HTTP Data Length Issues, "Chunked" Transfers and Message Trailers
Two different levels of encodings are used in HTTP: content encodings, which are applied to HTTP entities, and transfer encodings, which are used over entire HTTP messages. Content encodings are used for convenience to package entities for transmission, where transfer encodings are hop-specific, and are intended for use in situations where data needs to be made “safe” for transfer.

However, we’ve already seen in the previous topic that HTTP can transport arbitrary binary data, so unlike the situation where MIME had to make binary data “safe” for RFC 822, this is not an issue. Therefore, why are transport encodings needed at all? In theory they are not, and HTTP/1.0 did not even have a Transfer-Encoding header (though it did use content encodings). The concept of transfer encoding became important in HTTP/1.1 due to another key feature of that version of HTTP: persistent connections.

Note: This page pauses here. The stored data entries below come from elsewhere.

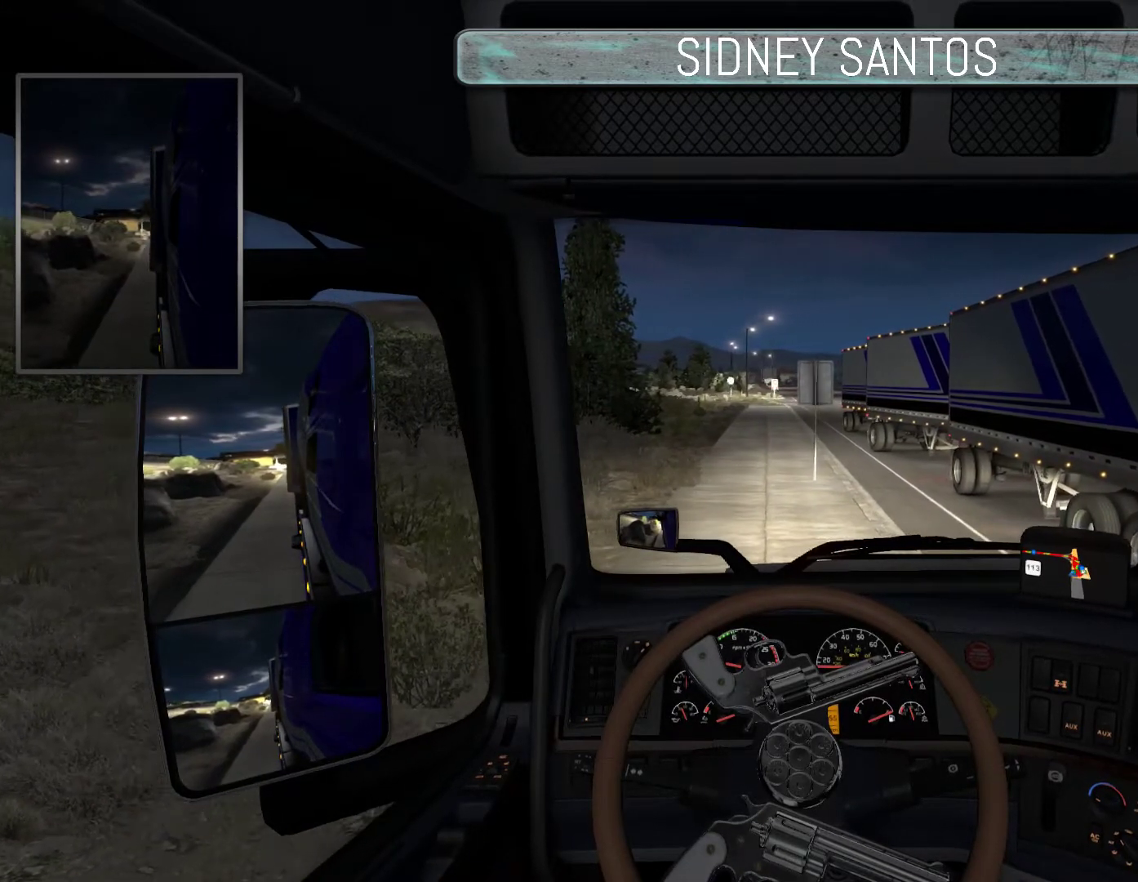
{"buttons": ["SELECT"], "left_stick": "down-right", "events": [[400, "left_stick", "down-right"]]}
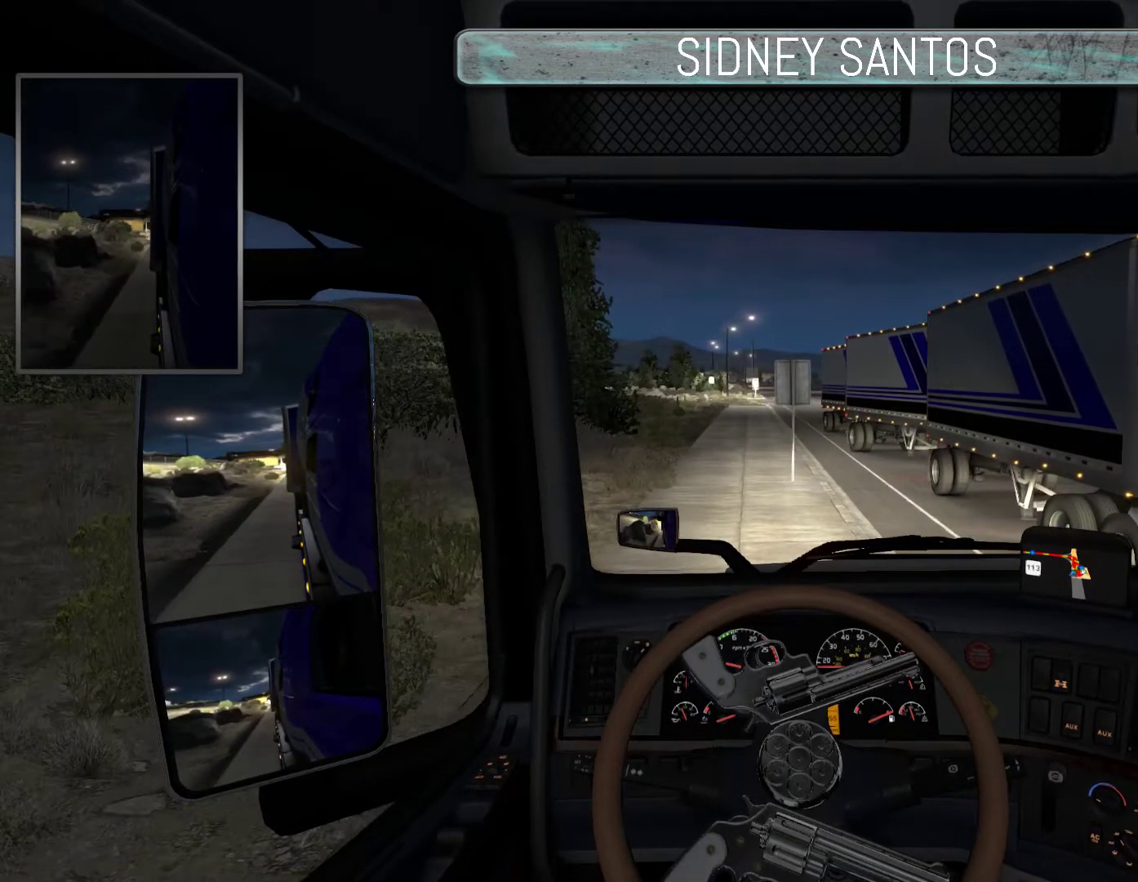
{"buttons": ["SELECT"], "left_stick": "down-right", "events": []}
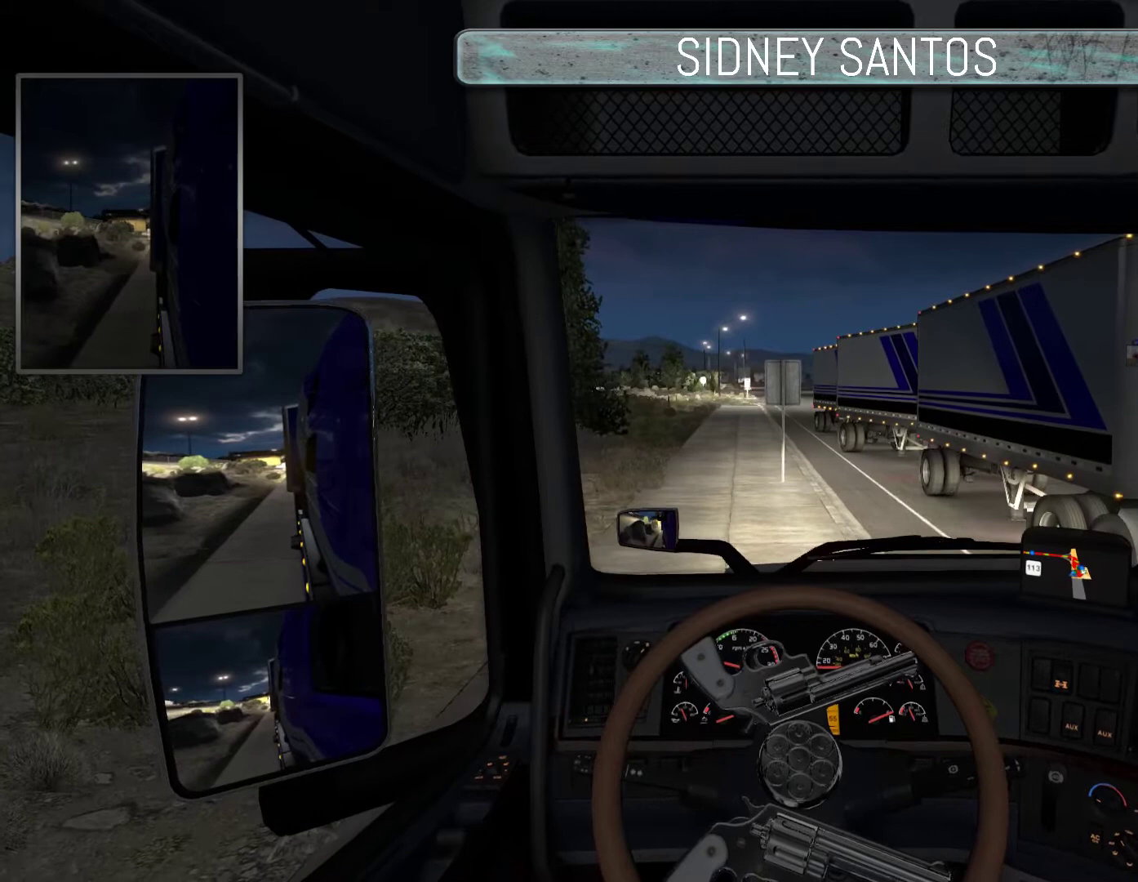
{"buttons": ["SELECT"], "left_stick": "down-right", "events": []}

Recall that HTTP uses the Transmission Control Protocol (TCP) for connections. One of the key characteristics of TCP is that it transmits all data as a stream of unstructured bytes. TCP itself does not provide any way of differentiating between the end of one piece of data and the start of the next; this is left up to each application.

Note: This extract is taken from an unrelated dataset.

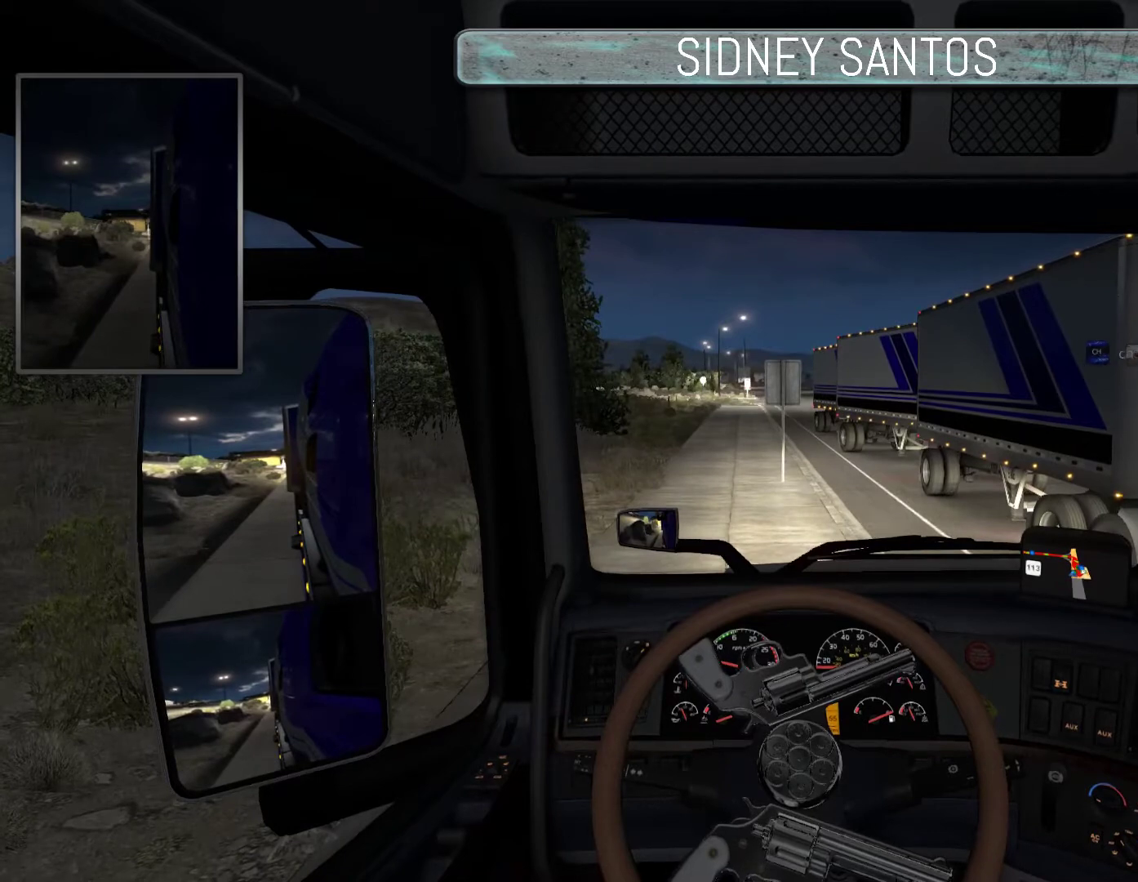
{"buttons": ["SELECT"], "left_stick": "down-right", "events": []}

In HTTP/1.0 (and HTTP/0.9) this was not a problem, because those versions used only transitory connections. Each HTTP session consisted of only one request and one response; since client and server only each sent one piece of data, there was no need to worry about differentiating HTTP messages on a connection. HTTP/1.1’s persistent connections improve performance by letting devices send requests and responses one after the other over a single TCP connection. However, the fact that messages are sent in sequence makes differentiating them a concern.

Using The Content-Length Header

There are two usual approaches to dealing with this sort of data length issue: either using an explicit delimiter to mark the end of the message, or including a length header or field to tell the recipient how long each message is. The first approach could not really have been done easily while maintaining compatibility with older versions of the protocol. This left the second approach; since HTTP already had a Content-Length entity header, the solution was to use this to indicate the length of each message at transmission time.

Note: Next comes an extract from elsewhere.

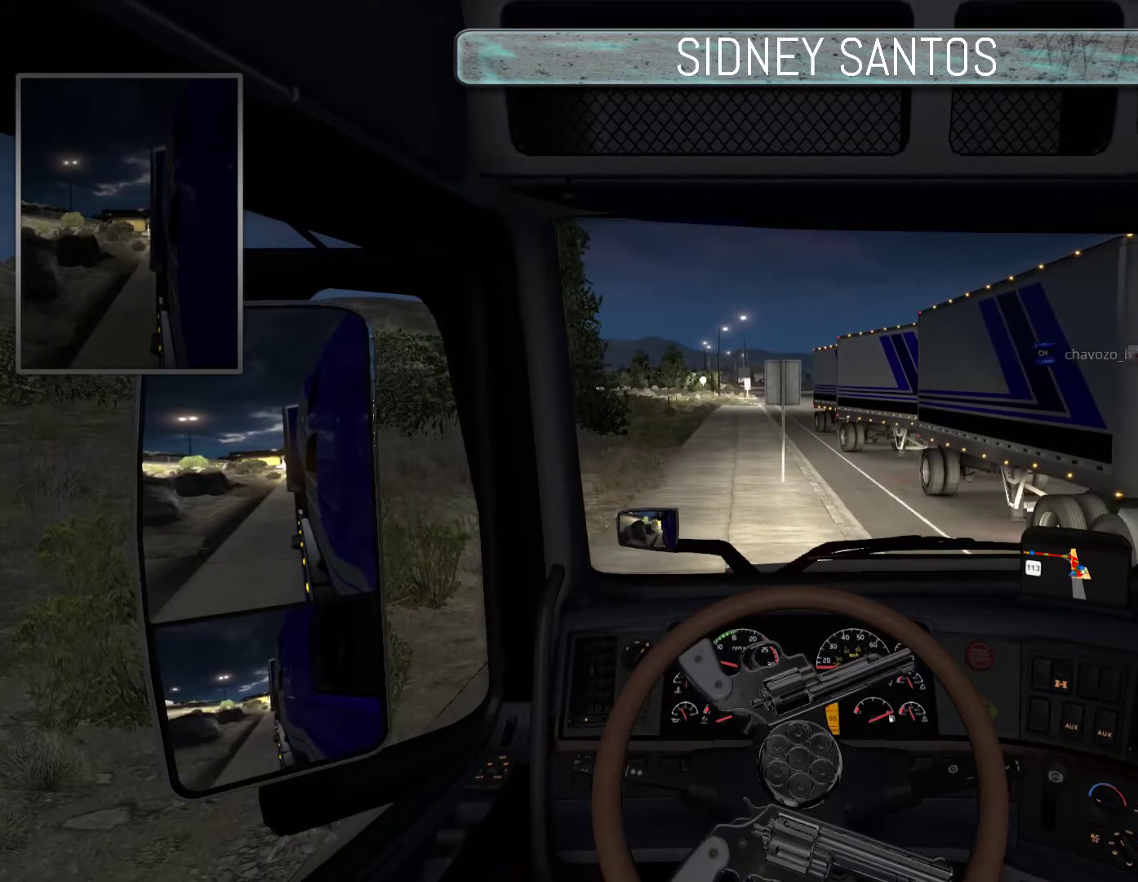
{"buttons": ["SELECT"], "left_stick": "down-right", "events": []}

This method works fine in cases where the size of the entity to be transferred is known in advance, such as when a static file such as a text document, image or executable program needs to be transmitted. However, there are many types of resources that are generated dynamically; the total size of such a resource is not known until it has been completely processed. While not typical in HTTP’s early days, these account for a large percentage of World Wide Web traffic today.

Many Web pages are often not static HTML files, but rather are created as output from scripts or programs based on user input; discussion forums would be a good example. Even HTML files today are often not static. They usually contain program elements such as server-side includes (SSIs) that cause code to be generated on-the-fly, so their exact size is cannot be determined in advance.